Zu guter Letzt hatte die Arbeitnehmerin vielleicht auch nicht genügend vorgetragen oder nicht genügend vortragen können: Denn unzumutbare persönliche, familiäre oder sonstige außervertraglich entstandene Belastungen wurden von ihr nicht geltend gemacht. Auch weitere Umstände, weshalb die Arbeitgeberin auf die Möglichkeit der Versetzung hätte verzichten können, hat die Arbeitnehmerin nicht aufgezeigt.
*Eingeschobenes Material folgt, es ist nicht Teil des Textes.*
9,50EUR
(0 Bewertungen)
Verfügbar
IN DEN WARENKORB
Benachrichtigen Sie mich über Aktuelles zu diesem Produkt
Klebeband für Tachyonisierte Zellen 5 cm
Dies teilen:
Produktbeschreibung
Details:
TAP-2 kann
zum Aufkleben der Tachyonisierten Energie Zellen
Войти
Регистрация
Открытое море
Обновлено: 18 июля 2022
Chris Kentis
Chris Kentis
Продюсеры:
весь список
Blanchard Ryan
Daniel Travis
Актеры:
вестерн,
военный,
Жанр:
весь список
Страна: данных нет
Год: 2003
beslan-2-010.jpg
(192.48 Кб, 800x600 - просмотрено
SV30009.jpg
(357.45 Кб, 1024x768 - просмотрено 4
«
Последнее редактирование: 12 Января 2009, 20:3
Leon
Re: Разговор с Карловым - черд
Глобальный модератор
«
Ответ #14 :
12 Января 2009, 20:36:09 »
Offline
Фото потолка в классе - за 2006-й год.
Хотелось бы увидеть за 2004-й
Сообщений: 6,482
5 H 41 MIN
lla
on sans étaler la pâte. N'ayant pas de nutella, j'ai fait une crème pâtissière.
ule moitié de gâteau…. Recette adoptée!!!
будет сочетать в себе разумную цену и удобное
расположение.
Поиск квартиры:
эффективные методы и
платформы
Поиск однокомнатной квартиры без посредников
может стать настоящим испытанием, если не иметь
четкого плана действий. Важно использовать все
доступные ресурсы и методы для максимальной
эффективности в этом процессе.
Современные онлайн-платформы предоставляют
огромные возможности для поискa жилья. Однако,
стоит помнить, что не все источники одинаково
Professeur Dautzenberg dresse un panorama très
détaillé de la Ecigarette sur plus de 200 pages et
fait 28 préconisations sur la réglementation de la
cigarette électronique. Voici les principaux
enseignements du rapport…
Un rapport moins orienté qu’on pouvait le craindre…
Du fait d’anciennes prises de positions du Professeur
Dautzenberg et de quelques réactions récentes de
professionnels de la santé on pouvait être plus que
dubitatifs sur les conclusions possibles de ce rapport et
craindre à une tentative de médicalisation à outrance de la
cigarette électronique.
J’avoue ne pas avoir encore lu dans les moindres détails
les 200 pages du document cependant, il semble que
Ein dauerhafter Einsatz der Arbeitnehmerin mit dem Stationierungsort Hamburg war mit der unternehmerischen Entscheidung, die auch so umgesetzt worden war, nicht vereinbar.
Folgerungen aus der Entscheidung
Beinhaltet also ein Arbeitsvertrag eine rechtsgültige Versetzungsklausel, kann ein Arbeitnehmer auch nach Jahren einer bestimmten Tätigkeit noch versetzt werden. Dabei ist zu beachten, dass der Begriff „Versetzung“ nicht nur eine örtliche Dimension hat. Das ursprünglich bestandene Direktionsrecht kann nur dann eingeschränkt werden, wenn weitere Geschehnisse hinzutreten, aus denen der Arbeitnehmer entnehmen kann, nur noch mit einer bestimmten Tätigkeit oder an einem bestimmten Ort beschäftigt zu werden. Allein der Zeitablauf reicht hierfür nicht aus.
Praxishinweis
Die Arbeitnehmerin hätte u.U. die Ermessensentscheidung weiter angreifen können. Das BAG gibt in der Entscheidung Hinweise, wie ein Arbeitnehmer argumentieren könnte:
- Es sollten von betroffenen Arbeitnehmern unzumutbare persönliche, familiäre oder sonstige außervertraglich entstandene Belastungen ins Feld geführt werden.
- Zudem sollten von Arbeitnehmern „weitere Umstände“ angegeben werden, weshalb Arbeitgeber auf eine Versetzung verzichten könnten.